Exercise directions: Only one stretch of the listing below is wanted. Give it again exactly, from the line with "(457, 822) none -> [221,476,229,483] a" through the line with "(892, 822) none".

Dataset:

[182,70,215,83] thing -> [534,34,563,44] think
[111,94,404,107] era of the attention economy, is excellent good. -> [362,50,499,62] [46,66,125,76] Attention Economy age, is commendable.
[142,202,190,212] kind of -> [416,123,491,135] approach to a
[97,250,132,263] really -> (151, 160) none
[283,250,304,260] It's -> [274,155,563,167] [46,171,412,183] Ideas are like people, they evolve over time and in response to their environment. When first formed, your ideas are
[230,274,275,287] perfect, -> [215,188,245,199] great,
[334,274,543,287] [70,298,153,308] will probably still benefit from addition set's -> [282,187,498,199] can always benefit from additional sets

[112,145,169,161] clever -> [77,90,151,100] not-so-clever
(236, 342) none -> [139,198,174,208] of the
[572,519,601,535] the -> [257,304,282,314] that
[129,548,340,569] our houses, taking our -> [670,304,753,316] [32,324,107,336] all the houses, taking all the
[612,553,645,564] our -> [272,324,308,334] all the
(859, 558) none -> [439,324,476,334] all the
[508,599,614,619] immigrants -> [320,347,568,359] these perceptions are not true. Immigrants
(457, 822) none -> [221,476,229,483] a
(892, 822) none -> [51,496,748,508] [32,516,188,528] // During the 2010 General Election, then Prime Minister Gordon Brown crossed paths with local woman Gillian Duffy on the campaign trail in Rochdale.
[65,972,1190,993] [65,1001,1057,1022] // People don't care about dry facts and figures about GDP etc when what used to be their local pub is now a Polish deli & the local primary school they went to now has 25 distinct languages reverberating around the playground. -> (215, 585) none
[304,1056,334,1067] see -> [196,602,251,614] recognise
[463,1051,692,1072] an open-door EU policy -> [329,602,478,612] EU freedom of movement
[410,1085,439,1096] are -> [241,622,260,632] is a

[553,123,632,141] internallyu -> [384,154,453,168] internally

Task response:
(457, 822) none -> [221,476,229,483] a
(892, 822) none -> [51,496,748,508] [32,516,188,528] // During the 2010 General Election, then Prime Minister Gordon Brown crossed paths with local woman Gillian Duffy on the campaign trail in Rochdale.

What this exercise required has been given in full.